* **HOW TO COMPLETE THIS TASK**:
Your answer consists of the lines in the data that contain "Alphabet". Copy each of them.

* **RECORDS FOR PROCESSING**:
━━━━━━

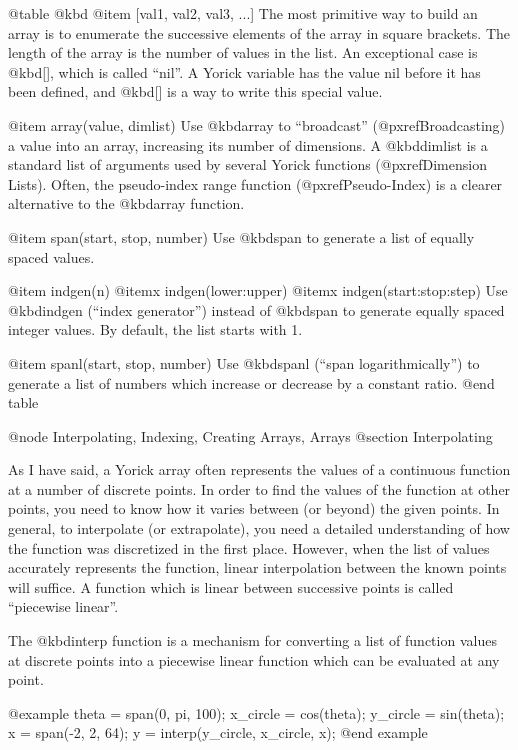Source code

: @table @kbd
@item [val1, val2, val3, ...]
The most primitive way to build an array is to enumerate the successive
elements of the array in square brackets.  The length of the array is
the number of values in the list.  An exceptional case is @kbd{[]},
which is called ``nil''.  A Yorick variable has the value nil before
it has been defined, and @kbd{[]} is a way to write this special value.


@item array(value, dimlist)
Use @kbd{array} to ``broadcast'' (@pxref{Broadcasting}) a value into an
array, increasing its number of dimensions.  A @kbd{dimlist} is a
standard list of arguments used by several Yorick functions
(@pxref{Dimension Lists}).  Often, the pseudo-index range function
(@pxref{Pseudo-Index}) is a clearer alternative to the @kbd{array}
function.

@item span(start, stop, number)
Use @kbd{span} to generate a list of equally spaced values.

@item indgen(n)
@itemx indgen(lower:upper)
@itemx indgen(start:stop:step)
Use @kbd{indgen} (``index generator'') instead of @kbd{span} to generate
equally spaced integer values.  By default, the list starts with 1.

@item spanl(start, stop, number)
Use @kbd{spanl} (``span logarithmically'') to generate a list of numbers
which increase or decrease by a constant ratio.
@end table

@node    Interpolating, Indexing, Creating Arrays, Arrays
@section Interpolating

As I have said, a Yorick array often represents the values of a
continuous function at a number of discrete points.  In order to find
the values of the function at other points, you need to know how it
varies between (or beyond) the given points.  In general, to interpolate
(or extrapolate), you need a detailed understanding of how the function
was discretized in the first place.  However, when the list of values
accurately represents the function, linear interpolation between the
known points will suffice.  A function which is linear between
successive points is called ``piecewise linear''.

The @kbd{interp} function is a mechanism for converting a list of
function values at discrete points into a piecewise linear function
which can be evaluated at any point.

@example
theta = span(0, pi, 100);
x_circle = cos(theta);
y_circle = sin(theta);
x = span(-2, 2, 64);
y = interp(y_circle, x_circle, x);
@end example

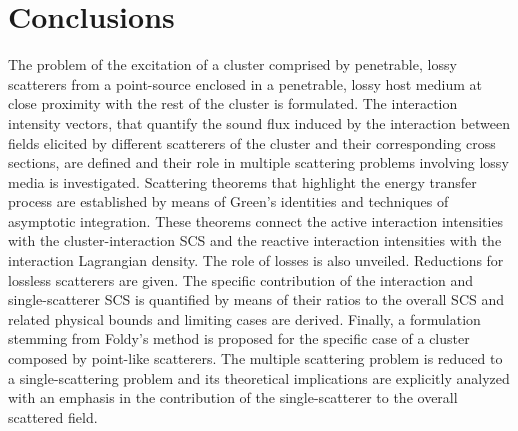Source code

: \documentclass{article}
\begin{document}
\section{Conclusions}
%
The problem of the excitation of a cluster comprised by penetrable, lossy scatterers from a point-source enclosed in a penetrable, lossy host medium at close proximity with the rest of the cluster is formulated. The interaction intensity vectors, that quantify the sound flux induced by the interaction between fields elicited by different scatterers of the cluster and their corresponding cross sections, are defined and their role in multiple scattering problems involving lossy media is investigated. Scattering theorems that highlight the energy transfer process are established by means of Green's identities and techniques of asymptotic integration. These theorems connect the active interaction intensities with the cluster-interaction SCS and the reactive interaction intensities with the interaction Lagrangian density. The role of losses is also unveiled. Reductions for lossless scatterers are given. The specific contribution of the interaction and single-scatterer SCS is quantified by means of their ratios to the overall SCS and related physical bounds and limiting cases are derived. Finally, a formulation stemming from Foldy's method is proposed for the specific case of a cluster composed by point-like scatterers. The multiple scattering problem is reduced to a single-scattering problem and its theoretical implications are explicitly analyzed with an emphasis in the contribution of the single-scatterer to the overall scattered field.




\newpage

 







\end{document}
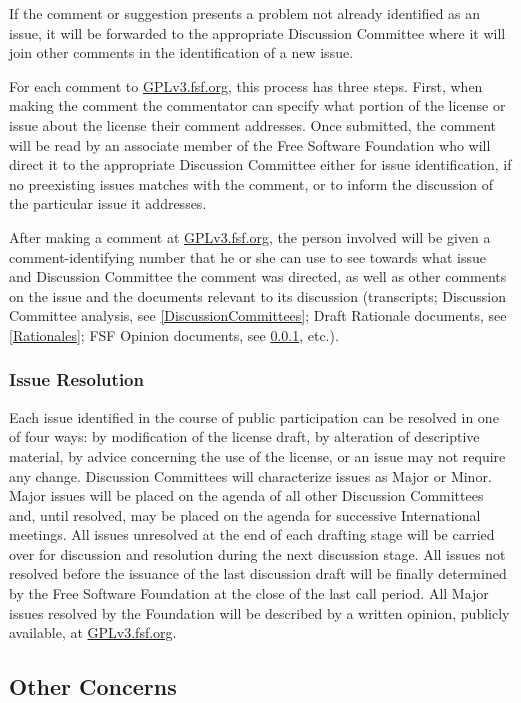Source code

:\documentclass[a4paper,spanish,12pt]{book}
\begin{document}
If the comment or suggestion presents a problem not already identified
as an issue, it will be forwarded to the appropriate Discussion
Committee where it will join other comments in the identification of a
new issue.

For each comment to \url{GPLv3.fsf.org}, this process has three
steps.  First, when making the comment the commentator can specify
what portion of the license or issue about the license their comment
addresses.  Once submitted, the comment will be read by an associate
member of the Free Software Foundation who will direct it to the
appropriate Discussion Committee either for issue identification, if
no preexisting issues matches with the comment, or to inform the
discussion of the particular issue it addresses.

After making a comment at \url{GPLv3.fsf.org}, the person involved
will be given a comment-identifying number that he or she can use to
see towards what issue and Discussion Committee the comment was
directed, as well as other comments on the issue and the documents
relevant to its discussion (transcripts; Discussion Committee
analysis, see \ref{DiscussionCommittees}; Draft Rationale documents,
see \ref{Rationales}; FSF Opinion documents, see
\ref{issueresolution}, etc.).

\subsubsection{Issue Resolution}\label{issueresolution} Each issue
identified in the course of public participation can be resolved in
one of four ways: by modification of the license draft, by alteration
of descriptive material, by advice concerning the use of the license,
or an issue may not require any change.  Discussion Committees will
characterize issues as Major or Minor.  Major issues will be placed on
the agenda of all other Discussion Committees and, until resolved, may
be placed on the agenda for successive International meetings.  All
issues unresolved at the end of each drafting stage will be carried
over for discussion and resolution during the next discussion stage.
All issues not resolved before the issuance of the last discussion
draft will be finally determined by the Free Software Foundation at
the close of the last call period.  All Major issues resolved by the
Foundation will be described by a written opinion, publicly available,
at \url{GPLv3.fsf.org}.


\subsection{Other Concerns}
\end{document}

━━━━━━

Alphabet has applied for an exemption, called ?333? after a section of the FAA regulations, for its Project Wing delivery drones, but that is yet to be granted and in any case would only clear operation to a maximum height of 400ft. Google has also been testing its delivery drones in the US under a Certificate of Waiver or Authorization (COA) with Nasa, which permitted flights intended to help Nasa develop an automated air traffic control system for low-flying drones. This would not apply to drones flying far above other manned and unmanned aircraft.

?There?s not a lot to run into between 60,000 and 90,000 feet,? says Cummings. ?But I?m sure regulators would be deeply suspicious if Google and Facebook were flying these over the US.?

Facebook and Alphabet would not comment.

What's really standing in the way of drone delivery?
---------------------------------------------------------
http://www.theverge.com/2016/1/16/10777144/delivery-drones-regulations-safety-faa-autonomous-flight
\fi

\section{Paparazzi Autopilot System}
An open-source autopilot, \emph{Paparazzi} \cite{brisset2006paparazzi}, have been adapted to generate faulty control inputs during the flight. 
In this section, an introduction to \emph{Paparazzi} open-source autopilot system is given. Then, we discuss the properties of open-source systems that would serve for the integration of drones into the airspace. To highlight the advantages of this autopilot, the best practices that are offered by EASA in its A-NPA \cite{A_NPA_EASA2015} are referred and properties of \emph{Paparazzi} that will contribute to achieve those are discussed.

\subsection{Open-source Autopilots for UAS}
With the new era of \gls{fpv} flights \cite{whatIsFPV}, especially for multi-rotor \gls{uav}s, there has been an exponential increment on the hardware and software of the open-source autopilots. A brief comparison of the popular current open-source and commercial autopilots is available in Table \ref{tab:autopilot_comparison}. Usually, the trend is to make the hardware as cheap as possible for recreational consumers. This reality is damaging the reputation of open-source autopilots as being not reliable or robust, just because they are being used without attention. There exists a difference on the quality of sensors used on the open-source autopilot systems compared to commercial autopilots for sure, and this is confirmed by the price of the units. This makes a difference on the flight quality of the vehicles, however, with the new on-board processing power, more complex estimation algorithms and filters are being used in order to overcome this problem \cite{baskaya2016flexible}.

━━━━━━

* **RESPONSE**:
Alphabet has applied for an exemption, called ?333? after a section of the FAA regulations, for its Project Wing delivery drones, but that is yet to be granted and in any case would only clear operation to a maximum height of 400ft. Google has also been testing its delivery drones in the US under a Certificate of Waiver or Authorization (COA) with Nasa, which permitted flights intended to help Nasa develop an automated air traffic control system for low-flying drones. This would not apply to drones flying far above other manned and unmanned aircraft.
Facebook and Alphabet would not comment.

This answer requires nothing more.